De todos os dirigentes europeus, Matteo Salvini é, neste momento, o que mais ameaça a estabilidade da União Europeia.
A Itália é um país em falência política e esta traz por arrasto um colapso económico.
Theresa May anunciou hoje a sua demissão. A pressão vinda dos Brexiteiros mais duros, dentro do seu partido, acabou por derrubar a Primeira Ministra. Foram muito ajudados pelos jornais conservadores, que fizeram uma campanha diária contra May.
No fundo, como escrevi noutro lado, foi uma vitória da ala mais nacionalista, mais idealista e irrealista da classe política conservadora, que pensa que poderá restaurar a Grã-Bretanha do tempo da Rainha Victoria. Uma ilusão irracional que é muito difícil de combater com argumentos racionais, como a Primeira Ministra tentou fazer.

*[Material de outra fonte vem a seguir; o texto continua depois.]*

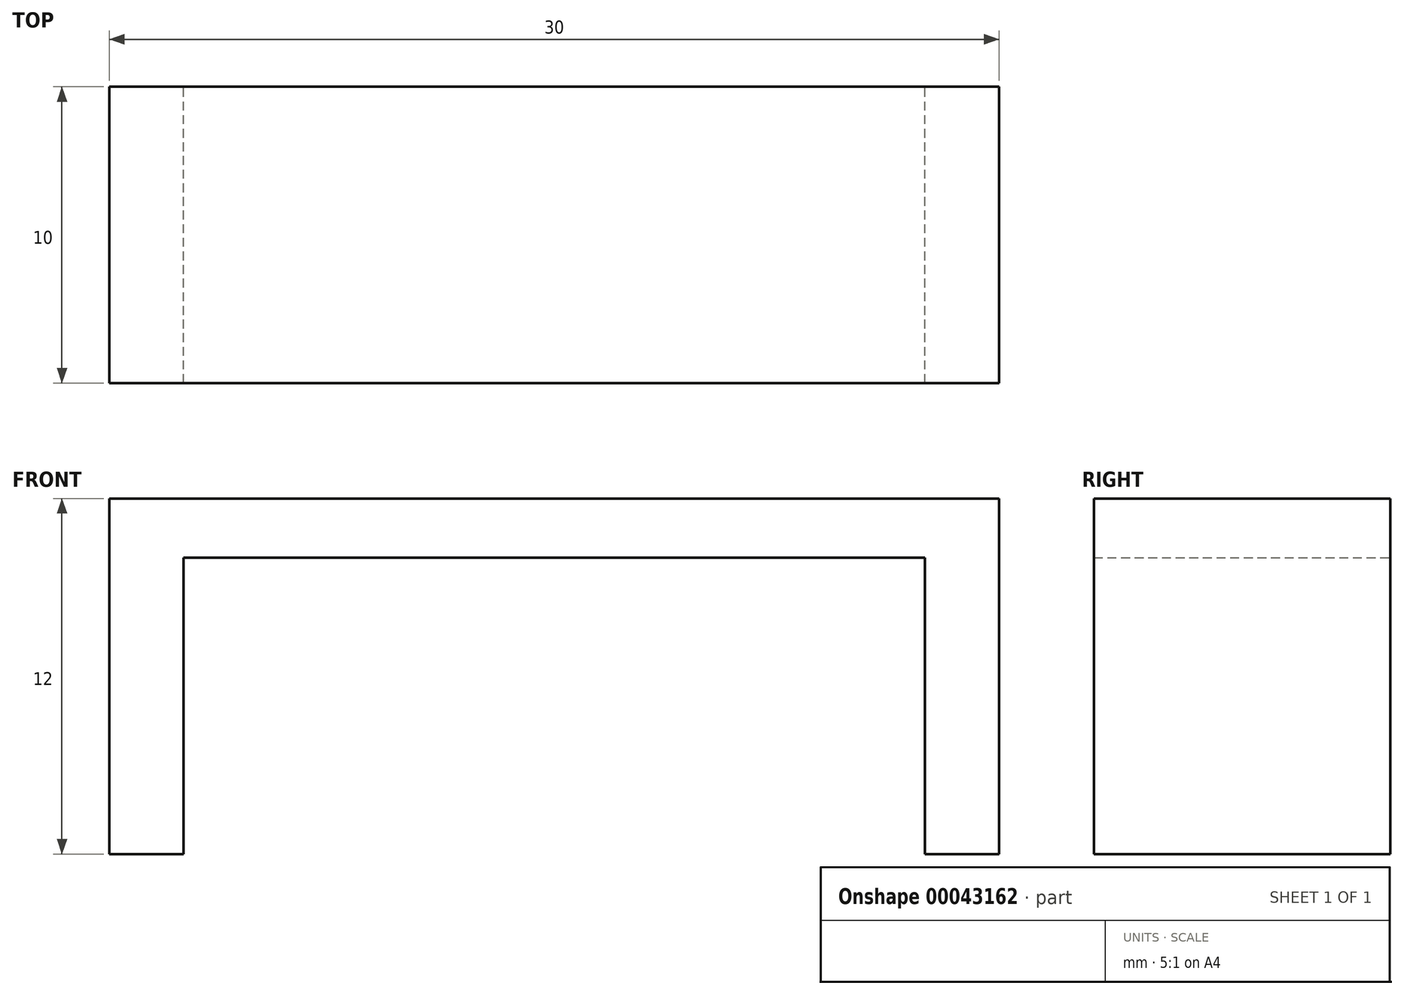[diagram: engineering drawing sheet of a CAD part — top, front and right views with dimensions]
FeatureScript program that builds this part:
annotation { "Feature Type Name" : "Feature", "Feature Type Description" : "" }
export const myFeature = defineFeature(function(context is Context, id is Id, definition is map)
    precondition{}
    {
        {
            var Q0;
            Q0=qCreatedBy(makeId("Front.planeOp"),FACE);
            var sketch = newSketch(context, id + "F0", { "sketchPlane" : qUnion([Q0])});
            skLineSegment(sketch, "E0", {"start": v(0, 0) * mm, "end": v(0, 12) * mm});
            skLineSegment(sketch, "E1", {"start": v(0, 12) * mm, "end": v(30, 12) * mm});
            skLineSegment(sketch, "E2", {"start": v(30, 12) * mm, "end": v(30, 0) * mm});
            skLineSegment(sketch, "E3", {"start": v(30, 0) * mm, "end": v(27.5, 0) * mm});
            skLineSegment(sketch, "E4", {"start": v(27.5, 0) * mm, "end": v(27.5, 10) * mm});
            skLineSegment(sketch, "E5", {"start": v(27.5, 10) * mm, "end": v(2.5, 10) * mm});
            skLineSegment(sketch, "E6", {"start": v(2.5, 10) * mm, "end": v(2.5, 0) * mm});
            skLineSegment(sketch, "E7", {"start": v(2.5, 0) * mm, "end": v(0, 0) * mm});
            skSolve(sketch);
        }
        {
            var Q0;
            Q0=makeQuery(id+"F0.imprint","IMPRINT",FACE,{"disambiguationData":[TD([[makeQuery(id+"F0.imprint","IMPRINT",EDGE,{"derivedFrom":sQuery(id+"F0.wireOp",EDGE,"E0")}),-1.0]])]});
            extrude(context, id + "F1", {"entities" : qUnion([Q0]), "depth" : 10 * mm});
        }
    });
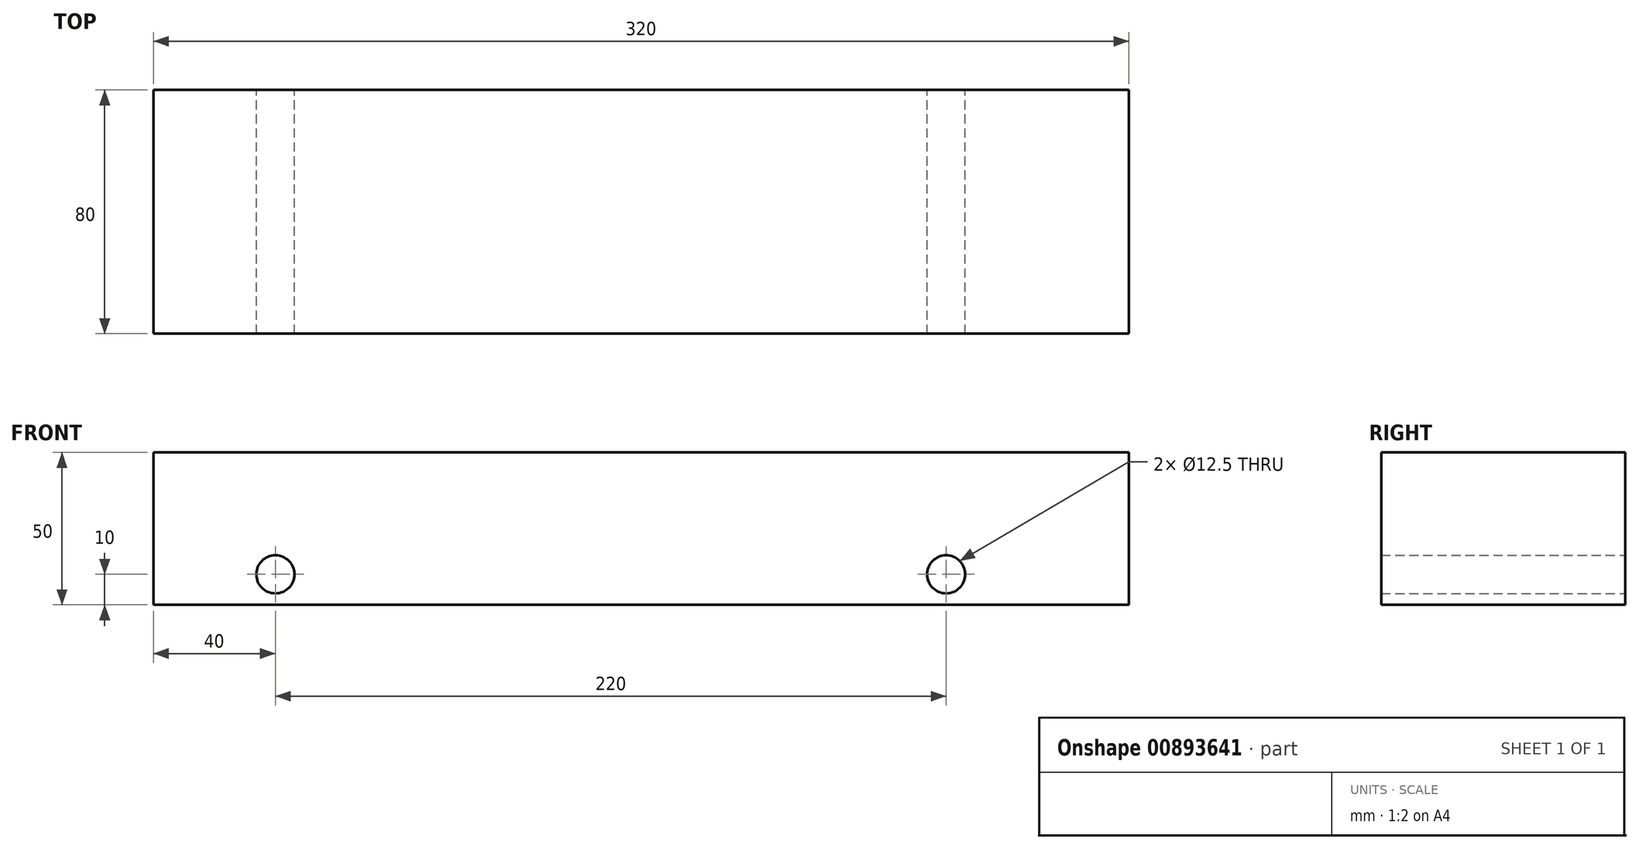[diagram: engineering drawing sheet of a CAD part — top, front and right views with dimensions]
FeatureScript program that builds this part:
annotation { "Feature Type Name" : "Feature", "Feature Type Description" : "" }
export const myFeature = defineFeature(function(context is Context, id is Id, definition is map)
    precondition{}
    {
        {
            var Q0;
            Q0=qCreatedBy(makeId("Front.planeOp"),FACE);
            var sketch = newSketch(context, id + "F0", { "sketchPlane" : qUnion([Q0])});
            skLineSegment(sketch, "E0.bottom", {"start": v(-160, 25) * mm, "end": v(160, 25) * mm});
            skLineSegment(sketch, "E0.top", {"start": v(-160, -25) * mm, "end": v(160, -25) * mm});
            skLineSegment(sketch, "E0.left", {"start": v(-160, 25) * mm, "end": v(-160, -25) * mm});
            skLineSegment(sketch, "E0.right", {"start": v(160, 25) * mm, "end": v(160, -25) * mm});
            skPoint(sketch, "E0.middle", {"position": v(0, 0) * mm});
            skCircle(sketch, "E1", {"center": v(-120, -15) * mm, "radius": 6.25 * mm});
            skCircle(sketch, "E2", {"center": v(100, -15) * mm, "radius": 6.25 * mm});
            skSolve(sketch);
        }
        {
            var Q0;
            Q0 = qSketchRegion(id + "F0", true);
            extrude(context, id + "F1", {"entities" : qUnion([Q0]), "endBound" : BoundingType.SYMMETRIC, "depth" : 80 * mm, "offsetDistance" : 25 * mm});
        }
    });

Boris Johnson será provavelmente o próximo líder do governo de Sua Majestade. Boris tem muitas facetas de alienado e pouca profundidade na compreensão dos problemas. É um confuso mental. A sua capacidade de mentir e exagerar é legendária. Mas fala bem, escreve à antiga mas de uma maneira que atrai algum público, é o menino querido da imprensa da direita tradicional. O principal trunfo que tem é ainda mais forte. Muitos membros do partido conservador pensam que Boris é o único líder que conseguirá derrotar Jeremy Corbyn, o dirigente trabalhista, em caso de eleições gerais. Boris irá cultivar essa crença e, por isso, deverá ser eleito chefe do partido. E, consequentemente, tornar-se o sucessor de Theresa May.
Vai também repetir, alto e bom som, que é o único capaz de fazer frente aos dirigentes europeus. Isso dar-lhe-á votos igualmente. Mesmo que se diga e repita que não há nada a que fazer frente, pois as negociações de saída estão terminadas.
Deve ficar claro que a escolha de quem manda na política britânica cabe aos cidadãos do Reino Unido. A Europa sentar-se-á à mesa com quem vier a ser escolhido. Não haja, todavia, ilusões. O lado britânico pode fazer o barulho que entender, mas isso não fará esquecer aos europeus que a saída da União tem regras e que os interesses da UE são a primeira preocupação de quem tem a responsabilidade de conduzir os destinos do projecto comum. Nós tratamos de nós, Boris ou qualquer outro que venha, que trate dos seus, se puder.